One obvious goal of the theoretical method development is to enhance the efficiency and accuracy of theoretical methods and thereby push the boundaries of what is possible with computational chemistry. In recent years, a particular focus has been the development and application of low-order scaling electron correlation methods. This has led to the domain-based local pair natural orbital (DLPNO) family of methods that we regard as ‘breakthrough’ technology in the application of ab initio quantum mechanics to chemistry.[3] In a nutshell, DLPNO methods recover about 99.9% of the canonical correlation energy but the computational effort scales linearly with system size and with a sufficiently low prefactor to treat molecules with hundreds of atoms on standard hardware.
The DLPNO family presently spans DLPNO-MP2[3f] and DLPNO-CCSD(T)[3a, 3h, 3i] in the single-reference case as well as DLPNO-NEVPT2 and DLPNO-Mk-MRCC in the multireference case. DLPNO is based on the powerful concept of SparseMaps that we have developed in order to simplify the complex task of implementing high-level, linear scaling quantum chemical methods.[3f] Methods have been developed for closed-[3a, 3h, 3i] and open-[4] shell systems, molecular properties,[3e] excited states[3d] and explicit correlation.[3b]
While the single-reference problem appears to be well under control based on the DLPNO concepts, much more work remains to be done in the multi-reference case.
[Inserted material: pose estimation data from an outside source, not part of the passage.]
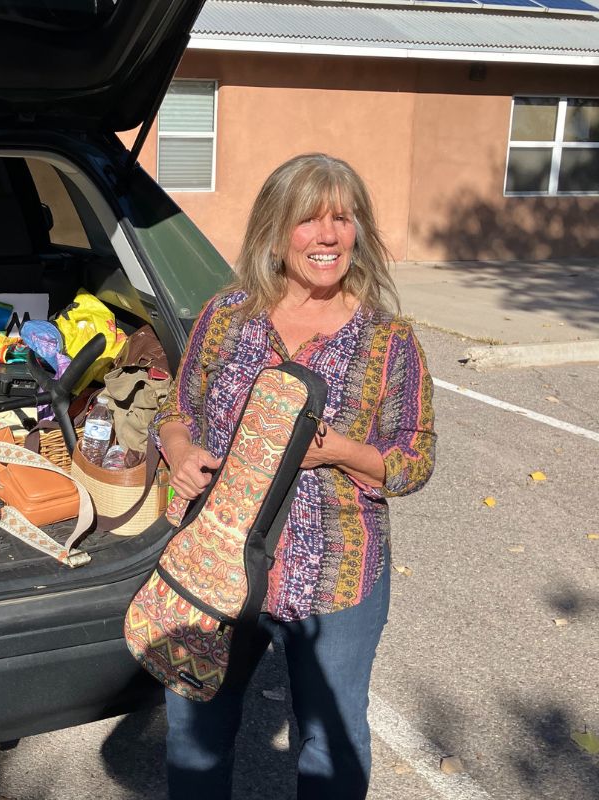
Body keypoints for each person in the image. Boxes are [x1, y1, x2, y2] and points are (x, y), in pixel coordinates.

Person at [150, 153, 436, 800]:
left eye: (343, 217)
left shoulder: (389, 342)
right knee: (195, 734)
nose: (329, 236)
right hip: (218, 558)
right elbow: (177, 408)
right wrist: (179, 449)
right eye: (309, 219)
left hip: (336, 576)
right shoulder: (228, 316)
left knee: (331, 745)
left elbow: (414, 459)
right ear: (276, 231)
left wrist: (338, 450)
The latter methods are instrumental to treat complicated multiplet problems, bond breaking phenomena and magnetic properties. We have intensely worked on several aspects of this very challenging problem. First of all, DLPNO concepts have been used to achieve a linear scaling DLPNO-NEVPT2 method that provides 99.9% of the correlation energy reliably. Starting from there, several new developments are: a) the ability to treat much larger reference spaces with fifty and more orbitals using the new iterative configuration expansion (ICE-CI) algorithm (a variant of the CIPSI method[5]), b) a differential correlation dressed CAS (DCD-CAS) method to address the limitations of the internal contraction scheme, c) internally contracted multi-reference configuration interaction (FIC-MRCI)[6] and coupled cluster (FIC-MRCC) approaches to achieve higher accuracy than NEVPT2. d) a smoother approach to the one-particle basis set limit using explicit correlation and e) the incorporation of relativistic effects using quasi-degenerate perturbation theory.
These challenging developments are greatly aided by new technology to directly and automatically implement complex theories using an automatic code generator (ORCA-AGE) that reduces development times from years to days.[7]